Instructions for the task - Search the data for the string "elbow" and copy each line where it turns up.

*** Opening Data provided ***

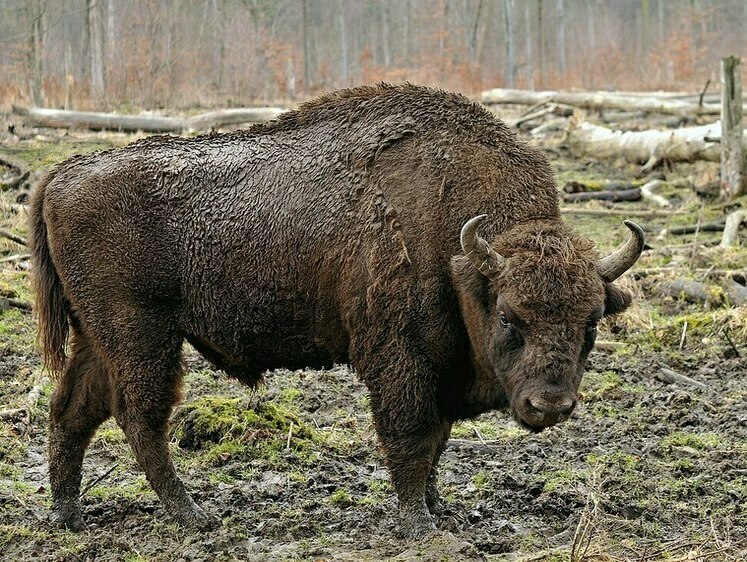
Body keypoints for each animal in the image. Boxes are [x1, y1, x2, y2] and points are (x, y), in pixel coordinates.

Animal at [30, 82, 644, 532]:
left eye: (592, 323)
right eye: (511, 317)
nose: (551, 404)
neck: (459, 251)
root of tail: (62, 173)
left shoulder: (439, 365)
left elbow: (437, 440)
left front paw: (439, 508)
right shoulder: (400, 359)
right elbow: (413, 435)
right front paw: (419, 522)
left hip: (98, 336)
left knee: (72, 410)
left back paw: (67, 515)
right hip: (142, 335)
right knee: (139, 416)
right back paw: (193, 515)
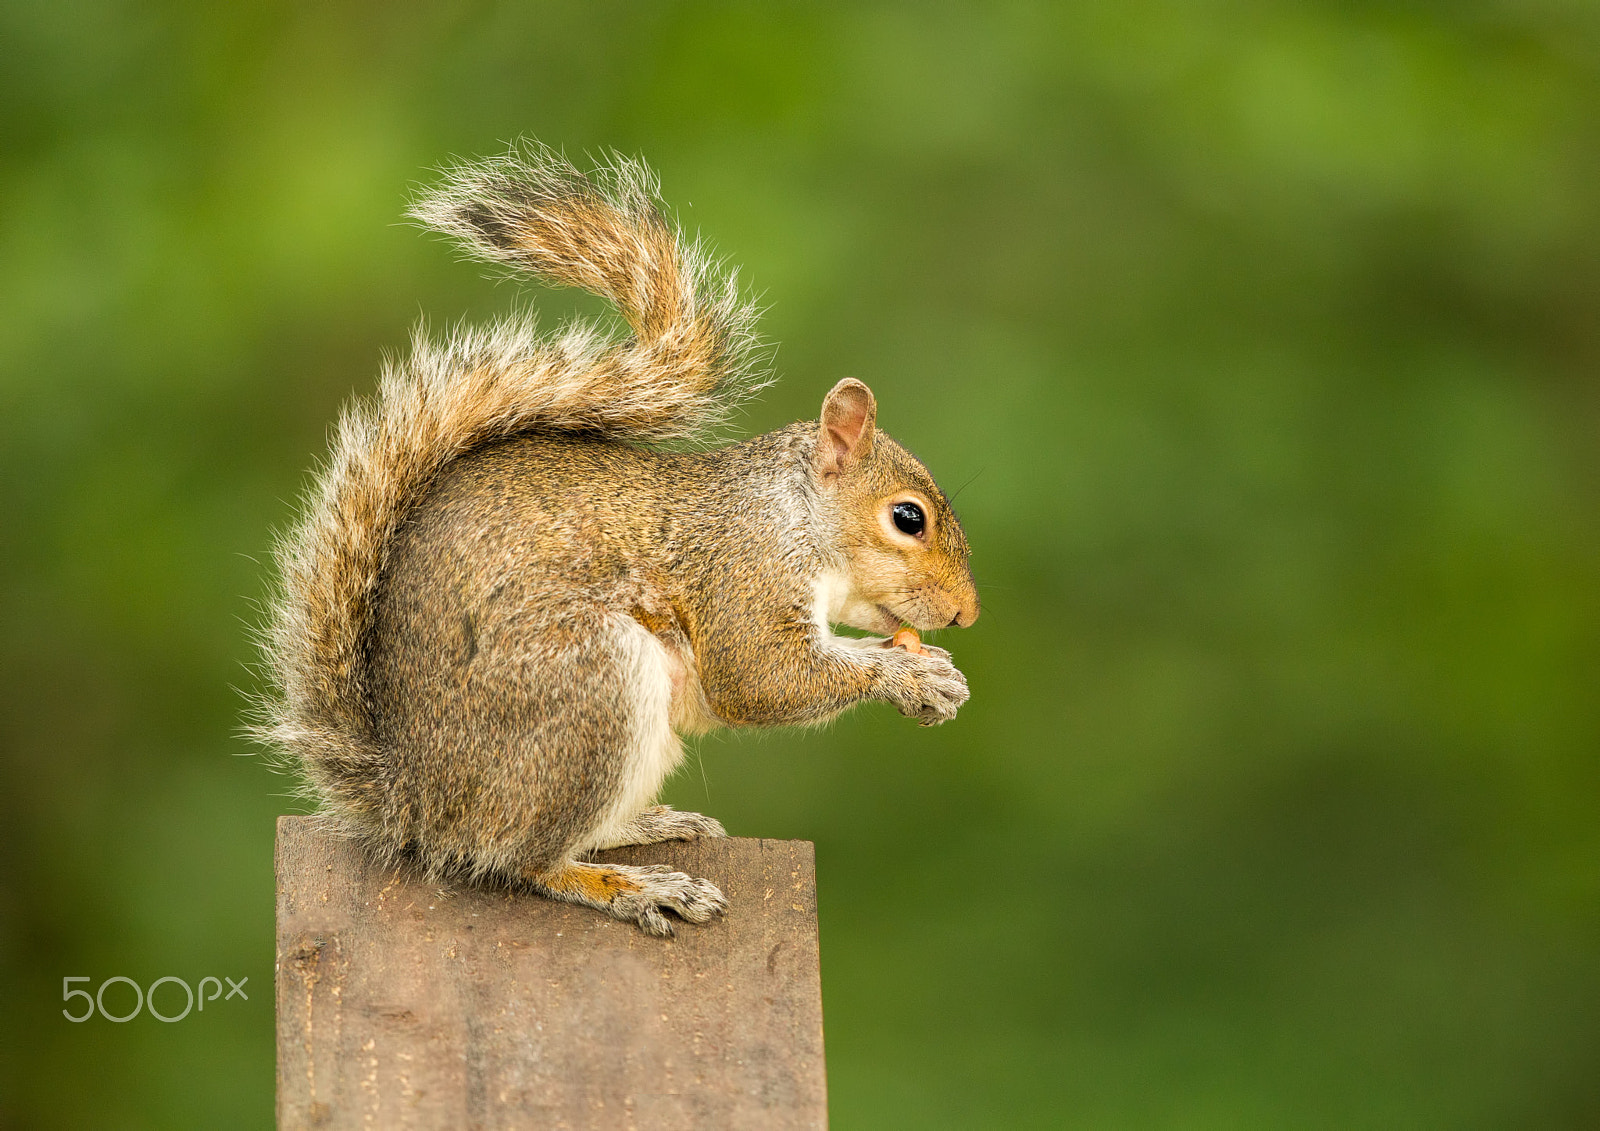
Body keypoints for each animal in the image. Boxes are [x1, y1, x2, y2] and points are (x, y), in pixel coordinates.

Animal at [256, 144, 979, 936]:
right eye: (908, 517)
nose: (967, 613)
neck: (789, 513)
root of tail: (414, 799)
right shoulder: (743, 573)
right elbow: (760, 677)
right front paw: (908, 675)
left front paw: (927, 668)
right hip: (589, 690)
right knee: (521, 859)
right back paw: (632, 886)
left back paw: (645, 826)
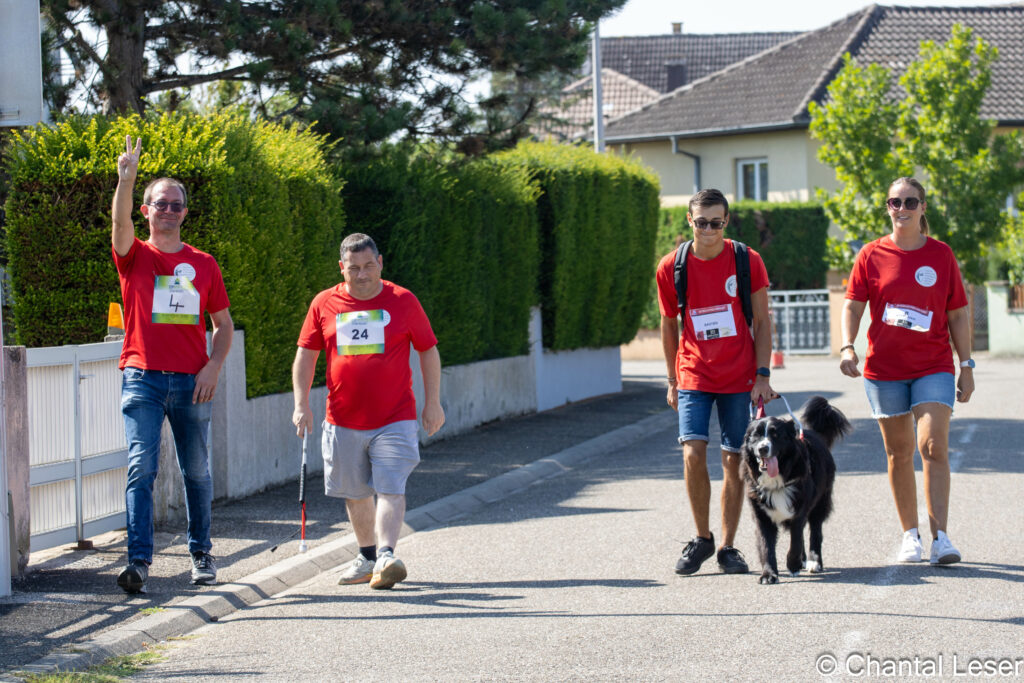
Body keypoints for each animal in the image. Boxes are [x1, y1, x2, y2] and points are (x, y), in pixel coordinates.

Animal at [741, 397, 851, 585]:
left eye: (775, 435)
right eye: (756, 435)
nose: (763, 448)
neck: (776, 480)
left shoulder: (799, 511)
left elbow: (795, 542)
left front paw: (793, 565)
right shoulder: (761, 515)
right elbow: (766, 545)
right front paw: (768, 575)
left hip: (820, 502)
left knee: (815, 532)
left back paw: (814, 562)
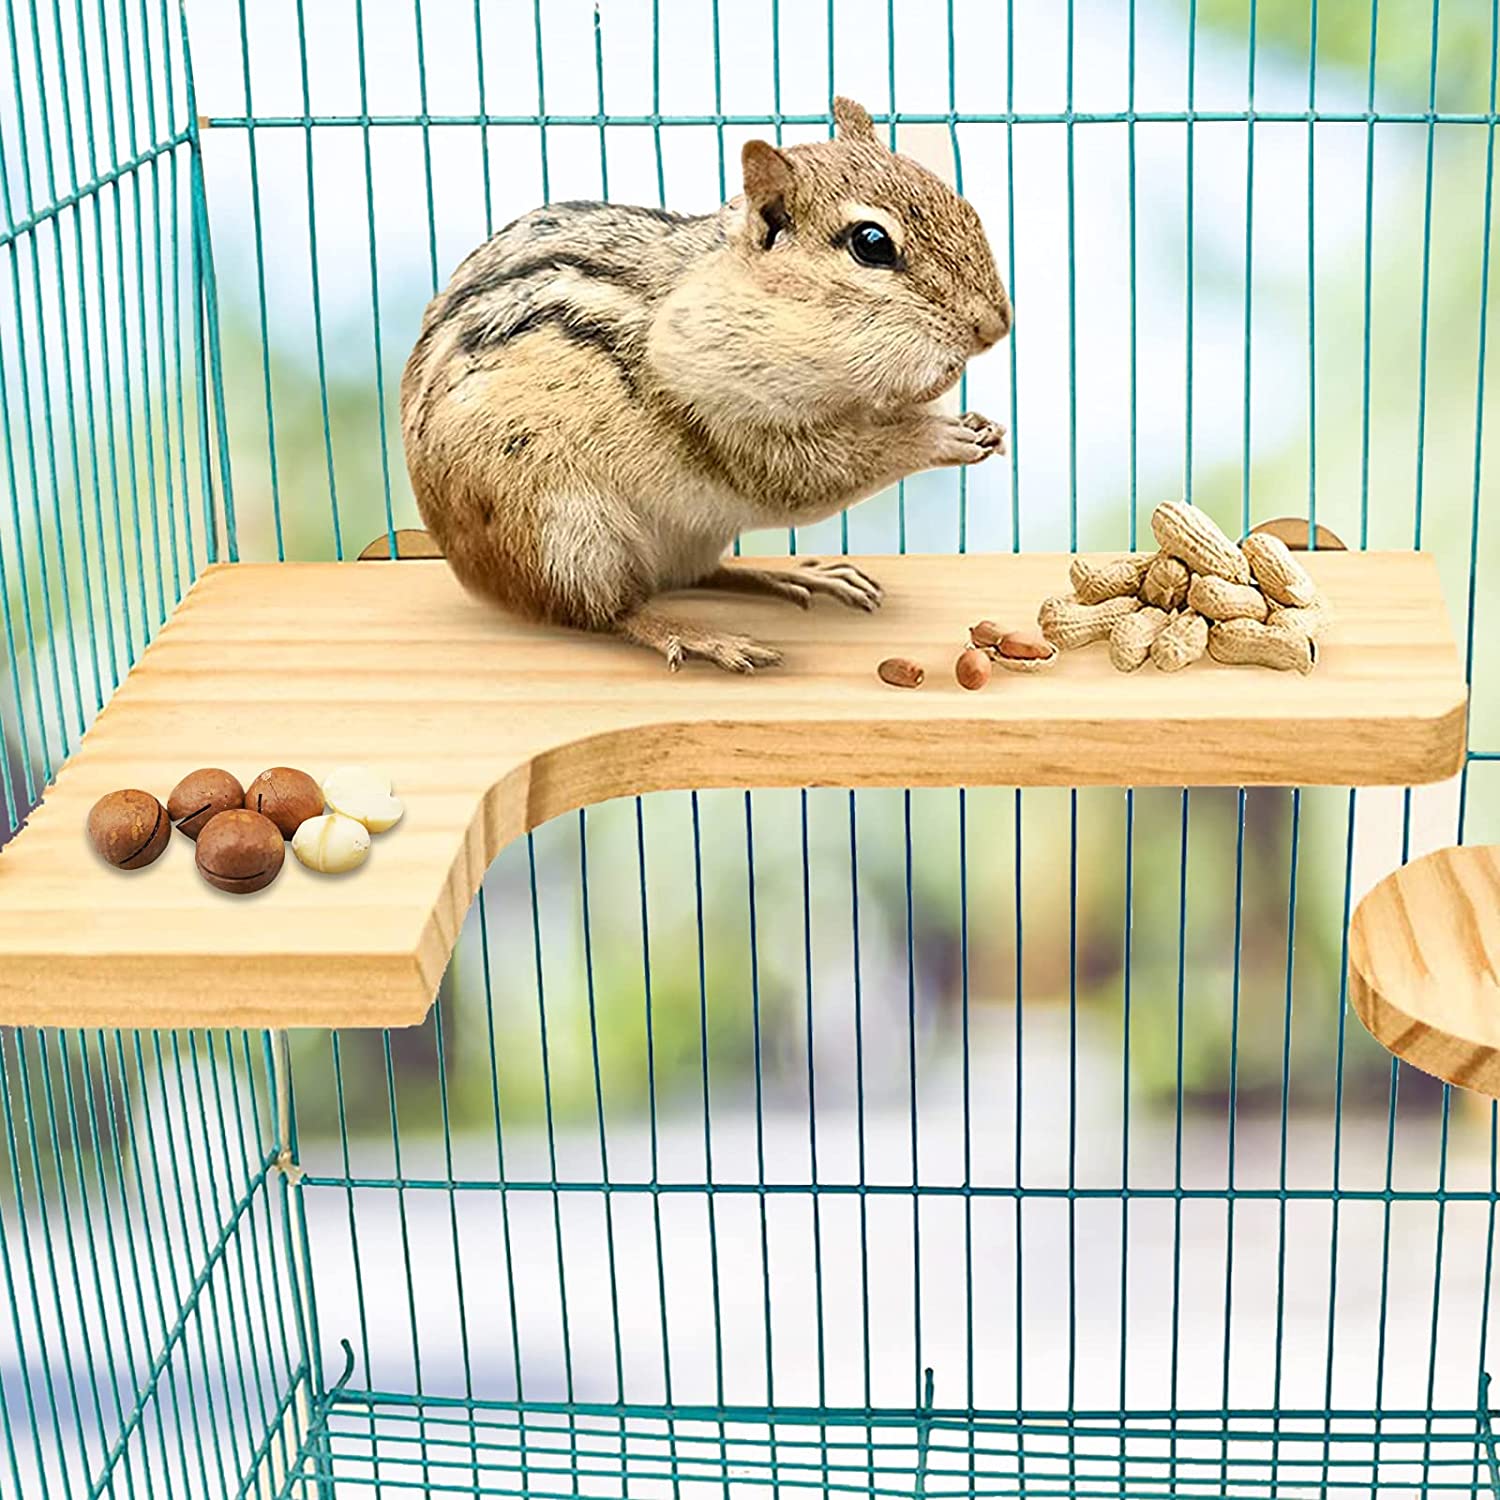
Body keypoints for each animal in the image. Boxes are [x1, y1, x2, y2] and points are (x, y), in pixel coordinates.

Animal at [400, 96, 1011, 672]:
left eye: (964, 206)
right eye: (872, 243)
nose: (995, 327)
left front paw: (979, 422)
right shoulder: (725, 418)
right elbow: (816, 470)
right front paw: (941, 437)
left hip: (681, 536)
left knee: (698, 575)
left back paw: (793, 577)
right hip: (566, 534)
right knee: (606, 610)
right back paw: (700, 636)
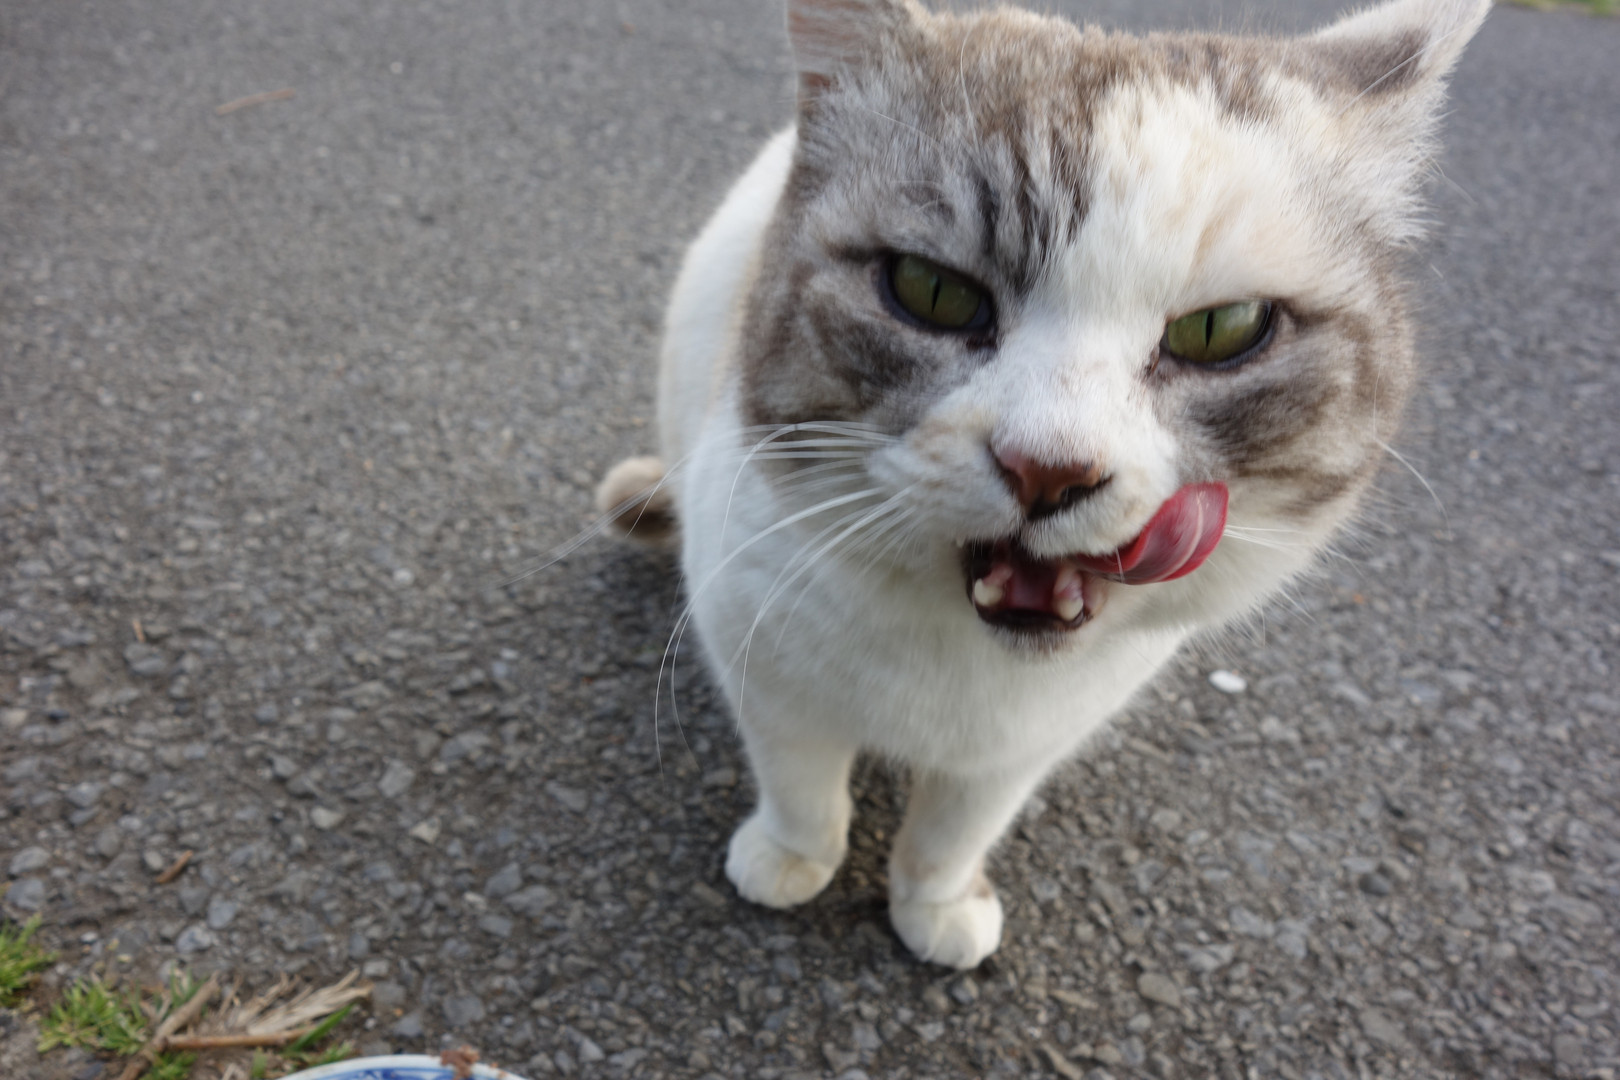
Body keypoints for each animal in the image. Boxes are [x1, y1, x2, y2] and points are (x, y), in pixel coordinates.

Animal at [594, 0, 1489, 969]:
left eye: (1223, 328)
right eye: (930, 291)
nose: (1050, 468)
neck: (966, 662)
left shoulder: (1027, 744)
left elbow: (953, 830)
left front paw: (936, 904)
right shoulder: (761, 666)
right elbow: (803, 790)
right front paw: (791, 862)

*** Closing Data provided ***

Expected answer -
left elbow: (437, 440)
right elbow: (413, 435)
right elbow: (760, 677)
left elbow: (795, 542)
right elbow: (766, 545)
right elbow: (816, 470)
left elbow: (953, 830)
right elbow: (803, 790)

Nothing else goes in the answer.